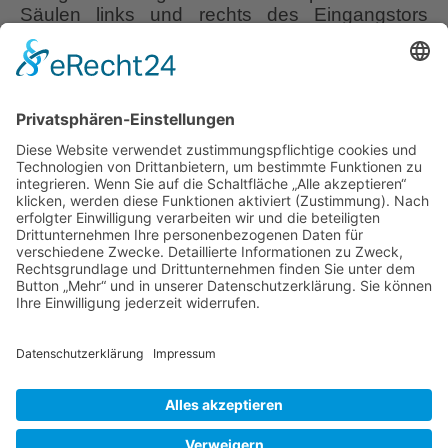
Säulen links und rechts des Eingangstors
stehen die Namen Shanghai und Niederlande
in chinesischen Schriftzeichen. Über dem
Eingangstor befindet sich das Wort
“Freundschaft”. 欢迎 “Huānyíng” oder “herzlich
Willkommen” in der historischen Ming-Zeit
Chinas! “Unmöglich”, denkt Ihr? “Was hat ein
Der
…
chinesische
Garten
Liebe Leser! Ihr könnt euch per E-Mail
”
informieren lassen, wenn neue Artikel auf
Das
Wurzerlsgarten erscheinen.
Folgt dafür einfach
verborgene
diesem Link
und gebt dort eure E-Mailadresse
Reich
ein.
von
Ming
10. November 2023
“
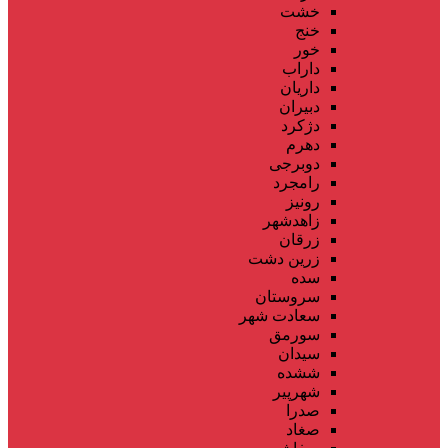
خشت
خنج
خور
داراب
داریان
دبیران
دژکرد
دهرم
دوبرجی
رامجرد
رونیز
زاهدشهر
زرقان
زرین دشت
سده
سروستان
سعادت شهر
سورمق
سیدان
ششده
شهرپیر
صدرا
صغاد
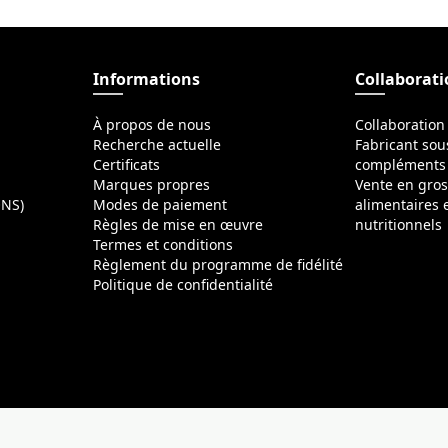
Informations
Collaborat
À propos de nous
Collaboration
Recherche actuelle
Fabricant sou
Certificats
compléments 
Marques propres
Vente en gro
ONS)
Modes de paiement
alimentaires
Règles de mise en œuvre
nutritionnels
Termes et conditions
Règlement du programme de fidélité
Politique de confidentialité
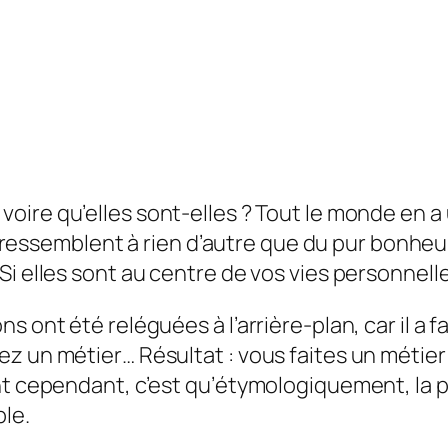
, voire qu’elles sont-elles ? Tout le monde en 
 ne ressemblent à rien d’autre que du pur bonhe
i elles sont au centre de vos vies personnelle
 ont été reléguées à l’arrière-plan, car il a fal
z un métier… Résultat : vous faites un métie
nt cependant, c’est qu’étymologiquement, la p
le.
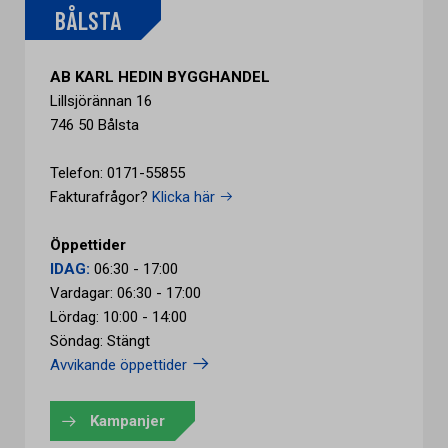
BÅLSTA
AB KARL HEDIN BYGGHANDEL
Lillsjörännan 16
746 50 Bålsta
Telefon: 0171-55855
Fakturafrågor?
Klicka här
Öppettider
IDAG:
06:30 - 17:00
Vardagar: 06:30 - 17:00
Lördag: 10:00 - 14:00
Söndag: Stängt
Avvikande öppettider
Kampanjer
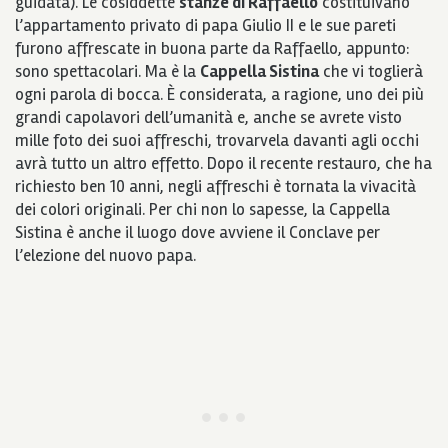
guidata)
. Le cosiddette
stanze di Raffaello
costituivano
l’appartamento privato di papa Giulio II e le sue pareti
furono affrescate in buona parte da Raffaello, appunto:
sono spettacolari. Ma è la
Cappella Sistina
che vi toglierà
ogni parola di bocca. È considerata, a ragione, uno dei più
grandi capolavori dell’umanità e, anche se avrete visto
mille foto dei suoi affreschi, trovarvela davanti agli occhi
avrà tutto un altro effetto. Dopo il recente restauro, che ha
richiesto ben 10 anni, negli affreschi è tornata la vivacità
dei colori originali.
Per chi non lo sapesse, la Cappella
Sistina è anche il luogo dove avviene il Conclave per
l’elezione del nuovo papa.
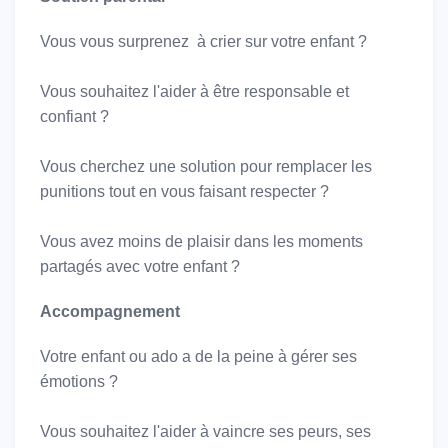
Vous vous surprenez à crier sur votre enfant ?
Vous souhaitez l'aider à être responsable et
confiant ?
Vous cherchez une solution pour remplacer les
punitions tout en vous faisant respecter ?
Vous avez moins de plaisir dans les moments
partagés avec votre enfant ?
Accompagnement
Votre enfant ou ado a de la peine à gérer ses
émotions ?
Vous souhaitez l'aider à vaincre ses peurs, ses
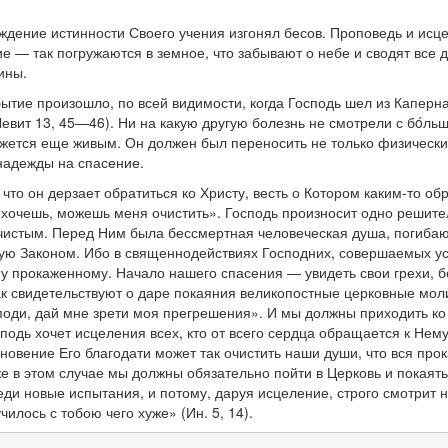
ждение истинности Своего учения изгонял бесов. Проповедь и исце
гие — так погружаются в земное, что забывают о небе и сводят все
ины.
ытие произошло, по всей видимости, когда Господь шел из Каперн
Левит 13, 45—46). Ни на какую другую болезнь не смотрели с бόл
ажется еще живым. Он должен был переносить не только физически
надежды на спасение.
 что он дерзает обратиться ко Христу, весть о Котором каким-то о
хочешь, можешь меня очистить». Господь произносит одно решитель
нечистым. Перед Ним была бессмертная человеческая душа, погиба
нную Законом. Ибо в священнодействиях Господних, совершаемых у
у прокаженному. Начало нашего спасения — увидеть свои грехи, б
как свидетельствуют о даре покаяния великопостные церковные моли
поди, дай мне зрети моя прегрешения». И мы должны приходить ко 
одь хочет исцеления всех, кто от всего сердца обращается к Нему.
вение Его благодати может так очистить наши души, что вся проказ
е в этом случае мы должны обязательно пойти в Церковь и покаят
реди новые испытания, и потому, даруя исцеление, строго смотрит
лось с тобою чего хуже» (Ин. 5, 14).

• [WRITTEN TASK] How many lines of the listing above contain "souhaitez"? Matching is case-sensitive. Reply with the number alone.

• [YOUR RESPONSE] 2